Bien que les facteurs techniques restent défavorables, certains indicateurs positifs laissent entrevoir des opportunités pour les obligations Investment Grade, comme nous l’avons expliqué lors de notre dernier webinaire. La fin du cycle des relèvements étant désormais en vue, nous devrions connaître une période de volatilité des taux plus faible. Une diminution de la volatilité ouvre la voie aux opérations de portage, ce qui profiterait au segment Investment Grade. Cet environnement crée également des perspectives de baisse des rendements des obligations d’État, ce qui contribuera aux performances totales des obligations Investment Grade.
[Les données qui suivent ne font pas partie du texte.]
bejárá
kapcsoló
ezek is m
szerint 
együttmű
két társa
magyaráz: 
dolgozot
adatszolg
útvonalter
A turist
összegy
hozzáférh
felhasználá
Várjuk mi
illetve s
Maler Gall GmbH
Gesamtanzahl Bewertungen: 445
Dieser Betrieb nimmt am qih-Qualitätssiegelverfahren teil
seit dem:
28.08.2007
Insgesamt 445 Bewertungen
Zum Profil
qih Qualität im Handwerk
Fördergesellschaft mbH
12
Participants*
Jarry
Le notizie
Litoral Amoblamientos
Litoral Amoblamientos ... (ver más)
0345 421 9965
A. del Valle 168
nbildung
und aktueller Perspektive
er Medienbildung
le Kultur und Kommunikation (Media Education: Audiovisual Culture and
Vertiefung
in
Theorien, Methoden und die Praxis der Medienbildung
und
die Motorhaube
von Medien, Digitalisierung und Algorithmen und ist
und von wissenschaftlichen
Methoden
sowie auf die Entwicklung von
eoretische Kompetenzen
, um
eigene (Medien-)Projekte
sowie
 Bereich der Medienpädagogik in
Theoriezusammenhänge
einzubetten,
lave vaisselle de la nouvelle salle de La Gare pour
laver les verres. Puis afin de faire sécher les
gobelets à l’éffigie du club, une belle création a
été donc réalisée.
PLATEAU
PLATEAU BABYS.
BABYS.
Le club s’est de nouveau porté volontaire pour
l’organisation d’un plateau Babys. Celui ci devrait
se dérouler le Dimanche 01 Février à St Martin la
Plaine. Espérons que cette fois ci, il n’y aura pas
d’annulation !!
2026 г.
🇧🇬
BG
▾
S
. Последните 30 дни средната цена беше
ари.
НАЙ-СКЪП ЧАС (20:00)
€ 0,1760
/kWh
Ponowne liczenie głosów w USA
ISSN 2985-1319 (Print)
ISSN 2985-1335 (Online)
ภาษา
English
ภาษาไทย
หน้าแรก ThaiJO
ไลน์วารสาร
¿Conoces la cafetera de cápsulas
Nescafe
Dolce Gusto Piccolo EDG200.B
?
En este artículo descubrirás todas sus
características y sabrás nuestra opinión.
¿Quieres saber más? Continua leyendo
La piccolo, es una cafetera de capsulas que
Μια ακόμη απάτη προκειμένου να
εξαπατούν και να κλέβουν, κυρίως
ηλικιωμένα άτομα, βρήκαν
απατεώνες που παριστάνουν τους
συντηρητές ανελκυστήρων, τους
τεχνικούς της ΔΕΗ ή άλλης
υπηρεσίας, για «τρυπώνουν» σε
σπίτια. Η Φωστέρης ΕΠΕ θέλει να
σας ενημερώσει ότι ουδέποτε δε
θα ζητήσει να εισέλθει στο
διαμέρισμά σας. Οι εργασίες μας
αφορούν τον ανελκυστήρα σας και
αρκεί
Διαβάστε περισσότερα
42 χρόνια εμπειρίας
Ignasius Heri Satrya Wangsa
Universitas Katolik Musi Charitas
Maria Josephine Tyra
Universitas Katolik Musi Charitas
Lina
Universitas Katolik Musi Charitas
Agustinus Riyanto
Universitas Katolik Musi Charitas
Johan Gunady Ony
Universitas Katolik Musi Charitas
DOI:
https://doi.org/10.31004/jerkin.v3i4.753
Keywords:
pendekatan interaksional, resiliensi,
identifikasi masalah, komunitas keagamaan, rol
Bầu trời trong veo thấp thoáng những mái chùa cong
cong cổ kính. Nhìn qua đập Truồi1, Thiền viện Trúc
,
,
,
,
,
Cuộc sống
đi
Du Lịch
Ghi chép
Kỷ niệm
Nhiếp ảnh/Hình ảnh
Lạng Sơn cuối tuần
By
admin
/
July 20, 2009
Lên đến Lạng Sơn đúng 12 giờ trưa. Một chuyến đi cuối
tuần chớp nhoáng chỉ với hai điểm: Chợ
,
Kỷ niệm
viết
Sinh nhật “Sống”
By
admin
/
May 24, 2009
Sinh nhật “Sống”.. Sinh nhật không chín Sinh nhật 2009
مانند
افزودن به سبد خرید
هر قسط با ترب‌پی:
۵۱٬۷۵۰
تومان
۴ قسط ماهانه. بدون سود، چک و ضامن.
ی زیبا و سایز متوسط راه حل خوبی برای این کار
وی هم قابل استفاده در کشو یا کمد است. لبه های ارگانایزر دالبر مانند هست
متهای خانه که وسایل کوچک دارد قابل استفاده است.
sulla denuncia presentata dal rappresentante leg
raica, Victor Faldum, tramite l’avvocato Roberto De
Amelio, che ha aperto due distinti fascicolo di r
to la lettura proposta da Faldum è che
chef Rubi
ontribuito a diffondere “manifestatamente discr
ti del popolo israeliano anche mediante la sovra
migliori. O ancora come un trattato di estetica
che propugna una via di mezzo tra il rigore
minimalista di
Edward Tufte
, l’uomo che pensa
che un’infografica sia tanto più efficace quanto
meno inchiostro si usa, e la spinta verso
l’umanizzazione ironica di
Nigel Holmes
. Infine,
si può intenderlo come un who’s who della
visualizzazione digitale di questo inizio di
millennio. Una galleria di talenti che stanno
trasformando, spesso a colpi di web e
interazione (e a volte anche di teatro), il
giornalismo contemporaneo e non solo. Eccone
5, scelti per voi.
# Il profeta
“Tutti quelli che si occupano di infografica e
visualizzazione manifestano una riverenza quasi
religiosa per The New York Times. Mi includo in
Toutefois, il conduit à un scénario différent pour le segment High Yield, car celui-ci a tendance à sous-performer dans un contexte de baisse des taux, ce qui coïncide généralement avec un affaiblissement de l’économie et une augmentation des défauts.

« Il aurait été tout simplement miraculeux que les responsables de la politique monétaire soient en mesure de fixer les taux au niveau idéal et d’organiser un atterrissage en douceur »

Il aurait été tout simplement miraculeux que les responsables de la politique monétaire soient en mesure de fixer les taux au niveau idéal et d’organiser un atterrissage en douceur, évitant ainsi l’inflation et maintenant une croissance économique positive. Les incertitudes liées aux décalages dans la transmission de la politique monétaire sont tout simplement trop nombreuses pour que cela se produise. L’inflation étant sensiblement supérieure aux niveaux visés, il est probable que les banques centrales pécheront par excès de prudence. Cela signifie qu’avec le recul, nous pouvons probablement conclure que les banques centrales ont maintenu des taux trop élevés pendant trop longtemps, mais que, compte tenu de l’incertitude actuelle, leur réaction est tout à fait logique. Sur les marchés crédit actuels, le risque de récession est probablement plus élevé que ce que le marché prévoit.

Conclusion

De nombreux acteurs du marché semblent avoir adopté le scénario de l’atterrissage en douceur et abandonné leurs prévisions de récession. Nous pensons que ce changement de point de vue a été principalement déclenché par la réaction des marchés qui n’a pas été celle qui avait été anticipée. Certes, la prise d’une position prudente a été préjudiciable cette année, en particulier dans le segment High Yield, mais ce n’est pas une raison suffisante pour dévier de notre point de vue. Le positionnement du marché étant devenu plus haussier, nous pensons que c’est une raison de plus pour rester prudent sur la partie la plus risquée des marchés crédit et privilégier les aspects de meilleure qualité du marché. Les sociétés Investment Grade peuvent probablement s’en sortir assez bien dans cet environnement si la récession n’est pas trop profonde.